**Working data**
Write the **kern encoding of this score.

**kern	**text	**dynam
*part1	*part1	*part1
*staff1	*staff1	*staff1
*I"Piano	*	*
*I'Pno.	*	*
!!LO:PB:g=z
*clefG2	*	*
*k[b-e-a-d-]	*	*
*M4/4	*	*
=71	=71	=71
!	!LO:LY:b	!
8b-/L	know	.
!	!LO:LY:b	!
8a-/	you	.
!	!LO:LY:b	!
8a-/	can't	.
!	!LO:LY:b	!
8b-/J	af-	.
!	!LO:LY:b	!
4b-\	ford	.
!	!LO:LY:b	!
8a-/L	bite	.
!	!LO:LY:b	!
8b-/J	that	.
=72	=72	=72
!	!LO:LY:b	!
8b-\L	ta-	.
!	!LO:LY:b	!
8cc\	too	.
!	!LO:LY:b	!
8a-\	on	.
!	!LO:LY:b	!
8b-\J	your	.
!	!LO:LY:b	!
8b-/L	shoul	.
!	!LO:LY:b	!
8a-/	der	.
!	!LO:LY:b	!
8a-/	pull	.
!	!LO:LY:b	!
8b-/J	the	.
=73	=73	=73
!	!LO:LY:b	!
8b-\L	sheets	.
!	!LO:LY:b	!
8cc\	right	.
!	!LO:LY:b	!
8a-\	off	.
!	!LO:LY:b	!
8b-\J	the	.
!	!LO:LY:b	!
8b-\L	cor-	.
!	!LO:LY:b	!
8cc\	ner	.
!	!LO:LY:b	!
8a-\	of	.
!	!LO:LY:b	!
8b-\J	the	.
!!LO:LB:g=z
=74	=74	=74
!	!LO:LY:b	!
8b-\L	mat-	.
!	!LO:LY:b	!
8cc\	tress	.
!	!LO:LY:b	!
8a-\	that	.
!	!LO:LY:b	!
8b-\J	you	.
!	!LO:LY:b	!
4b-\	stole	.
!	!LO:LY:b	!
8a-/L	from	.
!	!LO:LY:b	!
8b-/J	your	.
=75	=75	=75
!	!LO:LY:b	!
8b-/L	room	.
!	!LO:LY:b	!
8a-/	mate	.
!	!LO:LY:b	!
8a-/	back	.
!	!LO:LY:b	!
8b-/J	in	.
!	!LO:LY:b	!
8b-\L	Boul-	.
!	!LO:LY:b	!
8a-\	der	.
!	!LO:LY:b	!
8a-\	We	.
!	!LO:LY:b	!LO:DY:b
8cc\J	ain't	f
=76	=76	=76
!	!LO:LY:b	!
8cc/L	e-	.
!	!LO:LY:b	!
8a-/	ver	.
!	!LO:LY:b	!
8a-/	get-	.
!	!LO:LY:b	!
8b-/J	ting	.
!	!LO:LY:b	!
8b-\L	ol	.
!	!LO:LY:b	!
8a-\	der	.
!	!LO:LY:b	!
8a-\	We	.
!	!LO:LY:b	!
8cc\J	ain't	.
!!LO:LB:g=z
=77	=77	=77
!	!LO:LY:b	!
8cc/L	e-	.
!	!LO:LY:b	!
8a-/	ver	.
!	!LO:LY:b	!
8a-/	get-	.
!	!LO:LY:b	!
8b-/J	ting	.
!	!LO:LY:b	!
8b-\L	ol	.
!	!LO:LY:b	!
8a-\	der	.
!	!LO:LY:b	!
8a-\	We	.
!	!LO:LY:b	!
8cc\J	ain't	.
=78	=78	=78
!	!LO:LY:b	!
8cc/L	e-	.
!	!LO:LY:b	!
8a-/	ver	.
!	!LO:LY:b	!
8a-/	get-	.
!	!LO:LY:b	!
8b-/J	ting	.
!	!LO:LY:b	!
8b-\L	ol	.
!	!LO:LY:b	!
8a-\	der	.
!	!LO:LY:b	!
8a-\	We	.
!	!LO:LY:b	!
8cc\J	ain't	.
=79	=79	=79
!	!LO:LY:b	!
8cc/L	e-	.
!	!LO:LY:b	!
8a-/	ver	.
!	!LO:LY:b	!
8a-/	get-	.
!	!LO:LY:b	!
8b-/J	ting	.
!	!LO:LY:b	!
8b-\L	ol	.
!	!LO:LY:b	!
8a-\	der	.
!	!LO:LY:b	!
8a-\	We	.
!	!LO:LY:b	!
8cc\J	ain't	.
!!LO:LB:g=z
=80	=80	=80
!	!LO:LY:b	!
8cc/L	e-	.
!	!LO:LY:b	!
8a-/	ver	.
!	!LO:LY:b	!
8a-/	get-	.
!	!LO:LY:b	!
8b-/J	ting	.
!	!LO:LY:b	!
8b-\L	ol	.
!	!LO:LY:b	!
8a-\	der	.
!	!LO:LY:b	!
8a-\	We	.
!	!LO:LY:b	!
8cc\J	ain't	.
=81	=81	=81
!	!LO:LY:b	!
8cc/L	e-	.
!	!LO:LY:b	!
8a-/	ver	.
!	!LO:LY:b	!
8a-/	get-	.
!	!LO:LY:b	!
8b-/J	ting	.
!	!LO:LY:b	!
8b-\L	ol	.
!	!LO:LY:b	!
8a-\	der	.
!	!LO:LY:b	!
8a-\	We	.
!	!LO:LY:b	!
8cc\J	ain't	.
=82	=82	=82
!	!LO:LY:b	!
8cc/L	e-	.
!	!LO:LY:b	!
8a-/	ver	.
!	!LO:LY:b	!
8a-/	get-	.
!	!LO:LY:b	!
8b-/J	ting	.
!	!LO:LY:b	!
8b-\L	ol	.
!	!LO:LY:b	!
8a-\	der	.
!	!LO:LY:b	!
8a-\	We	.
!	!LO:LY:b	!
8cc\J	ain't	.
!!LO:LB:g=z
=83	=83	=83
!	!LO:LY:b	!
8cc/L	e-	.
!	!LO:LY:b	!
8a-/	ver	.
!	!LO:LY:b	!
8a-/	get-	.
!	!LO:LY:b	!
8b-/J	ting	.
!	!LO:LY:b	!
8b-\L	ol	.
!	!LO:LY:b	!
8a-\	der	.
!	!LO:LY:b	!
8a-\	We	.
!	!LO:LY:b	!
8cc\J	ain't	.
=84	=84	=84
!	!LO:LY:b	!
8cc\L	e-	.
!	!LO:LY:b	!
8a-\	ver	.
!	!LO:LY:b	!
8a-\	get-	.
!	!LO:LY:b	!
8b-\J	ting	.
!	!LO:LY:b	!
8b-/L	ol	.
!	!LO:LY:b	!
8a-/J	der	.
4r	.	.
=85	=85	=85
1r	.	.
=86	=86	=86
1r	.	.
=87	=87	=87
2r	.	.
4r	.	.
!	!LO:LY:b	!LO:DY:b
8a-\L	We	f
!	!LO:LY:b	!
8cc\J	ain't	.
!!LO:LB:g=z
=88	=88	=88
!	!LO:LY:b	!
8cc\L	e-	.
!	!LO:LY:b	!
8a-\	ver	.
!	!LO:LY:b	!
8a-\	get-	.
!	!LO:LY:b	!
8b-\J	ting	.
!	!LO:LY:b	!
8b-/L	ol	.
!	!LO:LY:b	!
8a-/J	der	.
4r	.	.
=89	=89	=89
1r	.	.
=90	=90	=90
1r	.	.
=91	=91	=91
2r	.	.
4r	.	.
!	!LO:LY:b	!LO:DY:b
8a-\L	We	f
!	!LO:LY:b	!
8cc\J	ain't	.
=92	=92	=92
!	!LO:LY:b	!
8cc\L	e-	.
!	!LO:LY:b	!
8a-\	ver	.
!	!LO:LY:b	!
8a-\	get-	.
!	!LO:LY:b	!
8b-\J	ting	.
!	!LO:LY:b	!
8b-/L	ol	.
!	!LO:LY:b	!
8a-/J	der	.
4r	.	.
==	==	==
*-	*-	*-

**What the exercise asks**
Display each line in the records above that contains the string "kern". Letter case is significant.

**Written solution**
Write the **kern encoding of this score.
**kern	**text	**dynam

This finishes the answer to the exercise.